I read this book because a good friend who is also a good preacher strongly recommended it to me. And he was right to do so.
It is just about the best book I've read on how practically to prepare a sermon on a passage of the Bible. It's aimed at an introductory level, but so that it's thought-provoking and challenging for people who are used to it as well. If I was teaching someone to preach, or helping someone to preach better (unless there was a specific issue to deal with), this is just about the number 1 book I'd want them to read. When I was at theological college, I attended several lectures on preaching, and used to wonder how they could be done in such a way that would be accessible to people with a variety of different levels of experience and skill. This is how.
It allows for a variety of styles and outcomes, and acknowledges that good preachers often do things radically differently from the method he recommends for preparation, but it's good to hear how he'd do it, and I've found his method helpful for dealing with the task of writing a sermon when I don't feel in the mood to do so.
I might do a post in the future on how he recommends a sermon should be prepared...

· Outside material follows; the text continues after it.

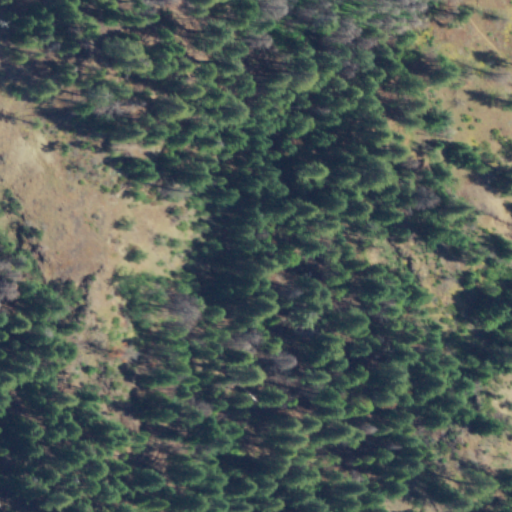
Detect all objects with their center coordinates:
road: (483, 33)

The one thing I thought was a huge and dangerous omission is that he talks remarkably little about the importance of prayer for the preacher. Preaching is not something that is fundamentally our work - it is God's work through us, and while it is of course important to understand the passage and explain and expound it in a way that is relevant to the hearers, it is useless unless God speaks to their hearts by his Holy Spirit. Prayer should permeate the process of sermon preparation through and through. But if you assume that from the start, this gives you a good way to prepare a sermon which will proclaim God's Word faithfully, relevantly and hopefully challengingly.